The Coastal Post - January, 1998

There Is Hope For The Bolinas Lagoon Restoration Project

BY JOSH CHURCHMAN

The lagoon that separates Bolinas from Stinson Beach is a dying lagoon. Less than 100 years ago, small ships could come and go through a channel that now only allows tiny boats to pass. In another 50 years, if left without help, this lagoon will close off from the sea and gradually turn into meadow, or a bog, and this would indeed be an incredible tragedy.

The Bolinas Lagoon was a stable and deep lagoon before man came on the scene. We altered the watersheds, logged the hills and in a very short time changed the fate of this lagoon forever.

There has been a huge effort on the part of many people to save the lagoon from closing off to the sea. And now it seems there is some real hope that the Army Corps of Engineers will be funded not only to study the lagoon, but actually remove some of the mud that is choking the lagoon to death.
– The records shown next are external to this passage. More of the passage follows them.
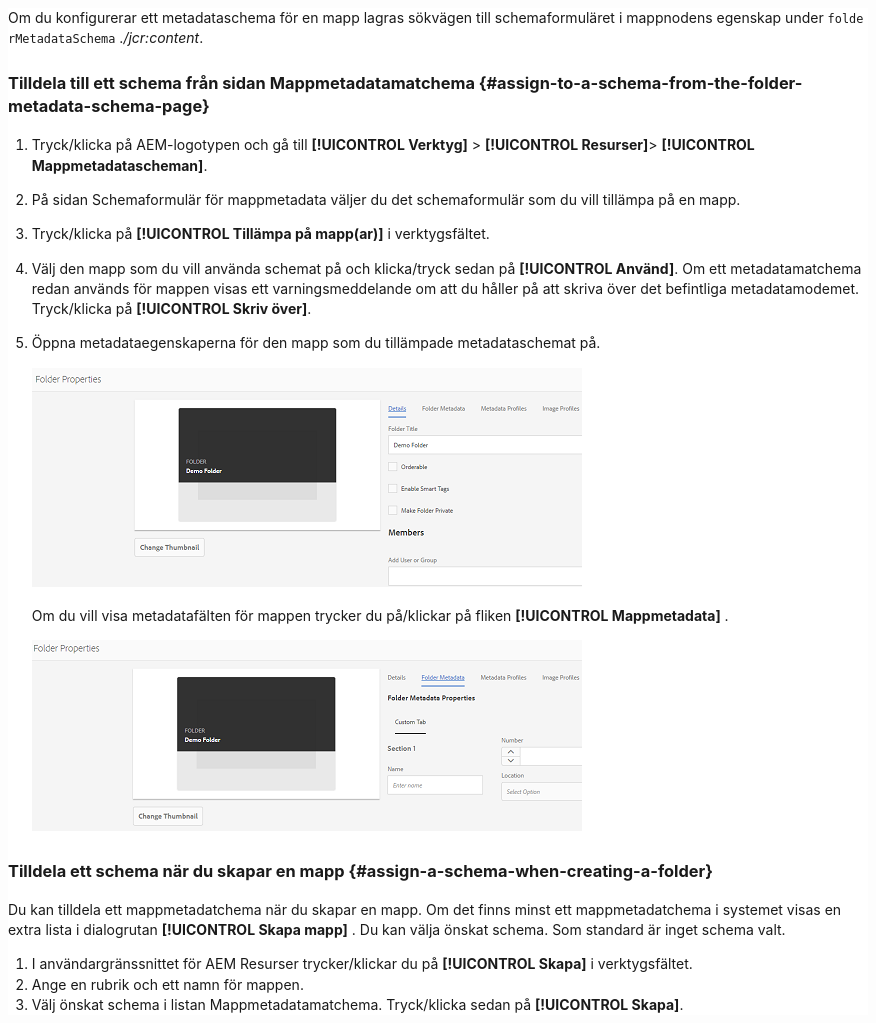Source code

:Om du konfigurerar ett metadataschema för en mapp lagras sökvägen till schemaformuläret i mappnodens egenskap under `folderMetadataSchema` .*/jcr:content*.

### Tilldela till ett schema från sidan Mappmetadatamatchema {#assign-to-a-schema-from-the-folder-metadata-schema-page}

1. Tryck/klicka på AEM-logotypen och gå till **[!UICONTROL Verktyg]** > **[!UICONTROL Resurser]**> **[!UICONTROL Mappmetadatascheman]**.
1. På sidan Schemaformulär för mappmetadata väljer du det schemaformulär som du vill tillämpa på en mapp.
1. Tryck/klicka på **[!UICONTROL Tillämpa på mapp(ar)]** i verktygsfältet.

1. Välj den mapp som du vill använda schemat på och klicka/tryck sedan på **[!UICONTROL Använd]**. Om ett metadatamatchema redan används för mappen visas ett varningsmeddelande om att du håller på att skriva över det befintliga metadatamodemet. Tryck/klicka på **[!UICONTROL Skriv över]**.
1. Öppna metadataegenskaperna för den mapp som du tillämpade metadataschemat på.

   ![folder_properties](assets/folder_properties.png)

   Om du vill visa metadatafälten för mappen trycker du på/klickar på fliken **[!UICONTROL Mappmetadata]** .

   ![folder_metadata_properties](assets/folder_metadata_properties.png)

### Tilldela ett schema när du skapar en mapp {#assign-a-schema-when-creating-a-folder}

Du kan tilldela ett mappmetadatchema när du skapar en mapp. Om det finns minst ett mappmetadatchema i systemet visas en extra lista i dialogrutan **[!UICONTROL Skapa mapp]** . Du kan välja önskat schema. Som standard är inget schema valt.

1. I användargränssnittet för AEM Resurser trycker/klickar du på **[!UICONTROL Skapa]** i verktygsfältet.
1. Ange en rubrik och ett namn för mappen.
1. Välj önskat schema i listan Mappmetadatamatchema. Tryck/klicka sedan på **[!UICONTROL Skapa]**.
First, there must be another study, among a long line of studies on this lagoon. There are a number of agencies that all must be satisfied, there is a mountain of paperwork that must be filled, and close to two million dollars will be spent before one grain of sand or mud can be touched, but there is hope that all things will fall into place and the lagoon will get help in a few years.

For any of you who have concerns about this project, I hope you will consider two things before you voice them. The first is that if this restoration project dies from too much public concern, there will be little chance of forming another one. And secondly, I can promise there will be so many concerned and knowledgeable people working on this project that if anything, too little will be done too late rather than too much too quickly.

There are very few lagoons in California that haven't been filled or dredged, and Bolinas Lagoon is just another one of the many that need restoration. We are lucky to have Congressional interest in our small and delicate area.

First, there was a reconnaissance study done to determine if there was actually a problem, and if there was local support. This phase is nearly complete, and out of it has come the beginnings of phase two, called the Feasibility Study. This is where the various options will be considered, modeling will be done, and all the environmental impact issues will be discussed at great length. There will be public meetings. And the county of Marin has to promise to pay for half of this phase.

The Feasibility Study may take several years to complete. And if at the end of that time there is still an open lagoon, and if there is still money and interest to continue into Phase Three where the implementation can finally begin, we might actually see the restoration of Bolinas Lagoon. I hope it happens.